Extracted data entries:

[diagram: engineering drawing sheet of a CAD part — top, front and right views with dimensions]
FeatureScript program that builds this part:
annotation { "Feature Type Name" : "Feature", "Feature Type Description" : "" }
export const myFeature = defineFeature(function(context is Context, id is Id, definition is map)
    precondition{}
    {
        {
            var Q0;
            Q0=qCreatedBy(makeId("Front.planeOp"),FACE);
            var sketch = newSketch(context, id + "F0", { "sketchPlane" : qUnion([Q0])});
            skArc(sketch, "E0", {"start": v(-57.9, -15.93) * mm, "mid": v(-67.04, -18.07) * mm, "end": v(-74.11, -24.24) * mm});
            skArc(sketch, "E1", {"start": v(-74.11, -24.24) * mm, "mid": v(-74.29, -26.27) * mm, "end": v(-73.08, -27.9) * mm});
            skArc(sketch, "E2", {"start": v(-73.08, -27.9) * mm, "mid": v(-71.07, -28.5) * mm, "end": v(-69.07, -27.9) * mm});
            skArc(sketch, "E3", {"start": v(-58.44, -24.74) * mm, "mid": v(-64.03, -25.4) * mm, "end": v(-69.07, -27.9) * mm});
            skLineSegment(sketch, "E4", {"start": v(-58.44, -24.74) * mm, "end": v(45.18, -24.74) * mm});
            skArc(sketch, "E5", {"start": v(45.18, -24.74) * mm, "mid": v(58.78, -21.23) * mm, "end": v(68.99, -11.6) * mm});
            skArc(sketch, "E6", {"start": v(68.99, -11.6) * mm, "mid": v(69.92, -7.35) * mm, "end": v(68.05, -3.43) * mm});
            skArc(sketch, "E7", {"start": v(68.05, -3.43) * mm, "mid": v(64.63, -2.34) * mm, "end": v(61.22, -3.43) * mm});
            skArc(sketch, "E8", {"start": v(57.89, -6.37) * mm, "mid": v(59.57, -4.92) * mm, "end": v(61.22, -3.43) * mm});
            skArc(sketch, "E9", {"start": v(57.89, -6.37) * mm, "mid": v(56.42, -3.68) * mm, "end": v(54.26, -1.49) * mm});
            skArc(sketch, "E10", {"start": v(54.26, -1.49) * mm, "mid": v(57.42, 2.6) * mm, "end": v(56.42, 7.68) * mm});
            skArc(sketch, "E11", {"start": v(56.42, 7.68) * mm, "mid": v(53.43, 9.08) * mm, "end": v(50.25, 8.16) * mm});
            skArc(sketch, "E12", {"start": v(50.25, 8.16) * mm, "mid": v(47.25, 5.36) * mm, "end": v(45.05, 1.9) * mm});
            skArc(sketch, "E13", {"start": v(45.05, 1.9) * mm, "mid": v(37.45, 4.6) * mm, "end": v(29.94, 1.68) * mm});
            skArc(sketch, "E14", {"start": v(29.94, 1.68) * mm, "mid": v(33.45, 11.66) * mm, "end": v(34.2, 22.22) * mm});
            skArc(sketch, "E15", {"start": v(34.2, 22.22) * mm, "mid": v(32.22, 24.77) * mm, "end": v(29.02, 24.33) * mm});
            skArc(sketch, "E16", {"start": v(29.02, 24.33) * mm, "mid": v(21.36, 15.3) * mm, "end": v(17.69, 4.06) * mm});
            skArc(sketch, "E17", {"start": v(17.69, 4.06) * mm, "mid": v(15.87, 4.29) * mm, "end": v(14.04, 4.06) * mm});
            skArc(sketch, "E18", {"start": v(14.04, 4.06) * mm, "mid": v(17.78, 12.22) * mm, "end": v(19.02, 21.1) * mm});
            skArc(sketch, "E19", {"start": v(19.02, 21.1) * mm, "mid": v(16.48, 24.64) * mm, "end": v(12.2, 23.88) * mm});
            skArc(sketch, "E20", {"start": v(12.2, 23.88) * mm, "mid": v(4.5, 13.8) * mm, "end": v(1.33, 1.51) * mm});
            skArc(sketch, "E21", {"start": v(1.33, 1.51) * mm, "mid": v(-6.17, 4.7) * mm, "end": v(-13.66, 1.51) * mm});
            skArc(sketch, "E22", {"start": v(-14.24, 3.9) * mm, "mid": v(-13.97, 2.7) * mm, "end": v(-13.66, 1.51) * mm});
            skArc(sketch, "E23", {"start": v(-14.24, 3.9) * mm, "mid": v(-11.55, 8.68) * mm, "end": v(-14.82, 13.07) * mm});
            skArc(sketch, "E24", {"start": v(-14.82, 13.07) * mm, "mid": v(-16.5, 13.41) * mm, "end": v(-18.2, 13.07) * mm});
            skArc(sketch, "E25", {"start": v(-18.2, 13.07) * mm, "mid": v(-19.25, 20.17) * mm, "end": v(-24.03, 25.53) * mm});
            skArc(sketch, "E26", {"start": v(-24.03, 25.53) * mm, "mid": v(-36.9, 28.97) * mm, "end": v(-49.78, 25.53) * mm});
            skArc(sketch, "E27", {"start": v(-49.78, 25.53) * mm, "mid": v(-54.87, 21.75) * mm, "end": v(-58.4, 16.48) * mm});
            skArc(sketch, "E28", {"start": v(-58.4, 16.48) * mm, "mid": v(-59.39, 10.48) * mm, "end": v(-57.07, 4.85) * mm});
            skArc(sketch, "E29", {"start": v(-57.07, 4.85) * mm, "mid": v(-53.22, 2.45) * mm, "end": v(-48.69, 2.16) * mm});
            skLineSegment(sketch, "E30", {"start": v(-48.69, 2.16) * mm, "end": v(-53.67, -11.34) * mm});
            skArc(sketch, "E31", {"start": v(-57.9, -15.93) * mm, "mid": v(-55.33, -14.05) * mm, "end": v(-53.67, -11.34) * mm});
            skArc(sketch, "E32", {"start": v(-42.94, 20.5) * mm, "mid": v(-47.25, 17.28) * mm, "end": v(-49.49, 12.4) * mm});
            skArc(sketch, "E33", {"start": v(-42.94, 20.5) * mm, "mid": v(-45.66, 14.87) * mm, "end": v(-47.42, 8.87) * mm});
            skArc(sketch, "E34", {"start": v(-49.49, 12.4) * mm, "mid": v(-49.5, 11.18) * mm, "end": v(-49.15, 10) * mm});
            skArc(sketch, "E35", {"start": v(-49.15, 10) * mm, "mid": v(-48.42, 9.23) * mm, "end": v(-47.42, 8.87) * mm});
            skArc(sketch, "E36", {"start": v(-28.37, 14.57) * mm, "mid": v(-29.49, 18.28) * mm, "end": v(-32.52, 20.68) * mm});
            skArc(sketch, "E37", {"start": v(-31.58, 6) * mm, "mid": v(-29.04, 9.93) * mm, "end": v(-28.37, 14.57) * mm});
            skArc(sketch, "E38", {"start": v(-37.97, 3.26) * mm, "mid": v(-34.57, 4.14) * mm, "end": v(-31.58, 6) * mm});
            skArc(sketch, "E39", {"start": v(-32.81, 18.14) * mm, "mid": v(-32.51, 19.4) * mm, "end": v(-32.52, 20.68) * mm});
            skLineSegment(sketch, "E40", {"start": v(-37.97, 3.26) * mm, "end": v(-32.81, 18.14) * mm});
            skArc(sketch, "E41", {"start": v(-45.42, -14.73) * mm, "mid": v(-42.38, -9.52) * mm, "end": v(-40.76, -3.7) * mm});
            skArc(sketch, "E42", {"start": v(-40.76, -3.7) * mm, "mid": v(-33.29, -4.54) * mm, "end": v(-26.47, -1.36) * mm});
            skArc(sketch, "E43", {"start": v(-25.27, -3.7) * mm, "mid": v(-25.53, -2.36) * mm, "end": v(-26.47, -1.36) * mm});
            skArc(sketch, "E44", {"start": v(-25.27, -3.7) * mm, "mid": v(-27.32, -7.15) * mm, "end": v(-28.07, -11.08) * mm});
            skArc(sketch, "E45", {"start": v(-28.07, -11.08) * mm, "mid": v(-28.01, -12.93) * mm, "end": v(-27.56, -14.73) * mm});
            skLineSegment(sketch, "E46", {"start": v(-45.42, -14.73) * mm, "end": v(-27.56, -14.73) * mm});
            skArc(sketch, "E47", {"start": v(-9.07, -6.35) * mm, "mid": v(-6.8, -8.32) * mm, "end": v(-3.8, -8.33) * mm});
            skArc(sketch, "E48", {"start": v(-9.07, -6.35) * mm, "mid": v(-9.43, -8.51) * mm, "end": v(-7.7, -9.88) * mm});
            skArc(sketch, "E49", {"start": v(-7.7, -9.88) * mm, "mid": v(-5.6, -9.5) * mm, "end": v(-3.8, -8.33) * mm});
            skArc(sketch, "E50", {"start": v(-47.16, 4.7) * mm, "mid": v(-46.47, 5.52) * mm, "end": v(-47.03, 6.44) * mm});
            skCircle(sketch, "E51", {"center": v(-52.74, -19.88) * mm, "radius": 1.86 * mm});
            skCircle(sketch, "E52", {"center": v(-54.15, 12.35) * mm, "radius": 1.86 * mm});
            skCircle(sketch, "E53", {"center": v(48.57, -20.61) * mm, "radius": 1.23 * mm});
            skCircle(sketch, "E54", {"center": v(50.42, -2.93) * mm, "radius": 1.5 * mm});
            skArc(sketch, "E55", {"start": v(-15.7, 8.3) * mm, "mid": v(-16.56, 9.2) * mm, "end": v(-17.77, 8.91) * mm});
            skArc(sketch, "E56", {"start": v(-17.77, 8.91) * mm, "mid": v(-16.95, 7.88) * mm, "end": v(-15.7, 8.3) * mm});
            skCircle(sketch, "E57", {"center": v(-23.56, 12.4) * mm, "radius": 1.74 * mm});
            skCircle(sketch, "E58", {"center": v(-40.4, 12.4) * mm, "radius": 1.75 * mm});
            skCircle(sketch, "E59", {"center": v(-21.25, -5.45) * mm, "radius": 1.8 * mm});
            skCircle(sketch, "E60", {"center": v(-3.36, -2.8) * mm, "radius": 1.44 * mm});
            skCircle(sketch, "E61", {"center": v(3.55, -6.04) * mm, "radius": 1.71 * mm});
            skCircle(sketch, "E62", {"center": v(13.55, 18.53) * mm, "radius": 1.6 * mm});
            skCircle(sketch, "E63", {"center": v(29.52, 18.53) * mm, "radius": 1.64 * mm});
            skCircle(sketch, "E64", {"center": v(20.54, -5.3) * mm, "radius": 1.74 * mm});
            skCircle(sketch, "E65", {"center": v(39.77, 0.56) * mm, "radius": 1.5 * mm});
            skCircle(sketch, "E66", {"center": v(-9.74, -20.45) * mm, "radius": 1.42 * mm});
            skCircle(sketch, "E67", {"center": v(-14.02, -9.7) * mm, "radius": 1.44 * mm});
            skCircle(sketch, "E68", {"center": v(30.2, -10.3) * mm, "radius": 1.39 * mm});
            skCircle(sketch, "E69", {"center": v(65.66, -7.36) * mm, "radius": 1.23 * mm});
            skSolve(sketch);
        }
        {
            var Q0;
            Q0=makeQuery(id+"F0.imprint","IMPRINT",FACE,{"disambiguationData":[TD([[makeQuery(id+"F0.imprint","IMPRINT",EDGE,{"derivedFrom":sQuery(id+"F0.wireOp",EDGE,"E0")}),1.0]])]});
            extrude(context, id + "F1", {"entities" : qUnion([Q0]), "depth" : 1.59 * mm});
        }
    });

WHAT THE EXERCISE ASKS:
Copy out the records from their start through the line containing "v(47.25, 5.36) *", both ends included, putting "skLine" wherever "skLineSegment" appears and leaving everything else unchanged.

FINAL ANSWER:
[diagram: engineering drawing sheet of a CAD part — top, front and right views with dimensions]
FeatureScript program that builds this part:
annotation { "Feature Type Name" : "Feature", "Feature Type Description" : "" }
export const myFeature = defineFeature(function(context is Context, id is Id, definition is map)
    precondition{}
    {
        {
            var Q0;
            Q0=qCreatedBy(makeId("Front.planeOp"),FACE);
            var sketch = newSketch(context, id + "F0", { "sketchPlane" : qUnion([Q0])});
            skArc(sketch, "E0", {"start": v(-57.9, -15.93) * mm, "mid": v(-67.04, -18.07) * mm, "end": v(-74.11, -24.24) * mm});
            skArc(sketch, "E1", {"start": v(-74.11, -24.24) * mm, "mid": v(-74.29, -26.27) * mm, "end": v(-73.08, -27.9) * mm});
            skArc(sketch, "E2", {"start": v(-73.08, -27.9) * mm, "mid": v(-71.07, -28.5) * mm, "end": v(-69.07, -27.9) * mm});
            skArc(sketch, "E3", {"start": v(-58.44, -24.74) * mm, "mid": v(-64.03, -25.4) * mm, "end": v(-69.07, -27.9) * mm});
            skLine(sketch, "E4", {"start": v(-58.44, -24.74) * mm, "end": v(45.18, -24.74) * mm});
            skArc(sketch, "E5", {"start": v(45.18, -24.74) * mm, "mid": v(58.78, -21.23) * mm, "end": v(68.99, -11.6) * mm});
            skArc(sketch, "E6", {"start": v(68.99, -11.6) * mm, "mid": v(69.92, -7.35) * mm, "end": v(68.05, -3.43) * mm});
            skArc(sketch, "E7", {"start": v(68.05, -3.43) * mm, "mid": v(64.63, -2.34) * mm, "end": v(61.22, -3.43) * mm});
            skArc(sketch, "E8", {"start": v(57.89, -6.37) * mm, "mid": v(59.57, -4.92) * mm, "end": v(61.22, -3.43) * mm});
            skArc(sketch, "E9", {"start": v(57.89, -6.37) * mm, "mid": v(56.42, -3.68) * mm, "end": v(54.26, -1.49) * mm});
            skArc(sketch, "E10", {"start": v(54.26, -1.49) * mm, "mid": v(57.42, 2.6) * mm, "end": v(56.42, 7.68) * mm});
            skArc(sketch, "E11", {"start": v(56.42, 7.68) * mm, "mid": v(53.43, 9.08) * mm, "end": v(50.25, 8.16) * mm});
            skArc(sketch, "E12", {"start": v(50.25, 8.16) * mm, "mid": v(47.25, 5.36) * mm, "end": v(45.05, 1.9) * mm});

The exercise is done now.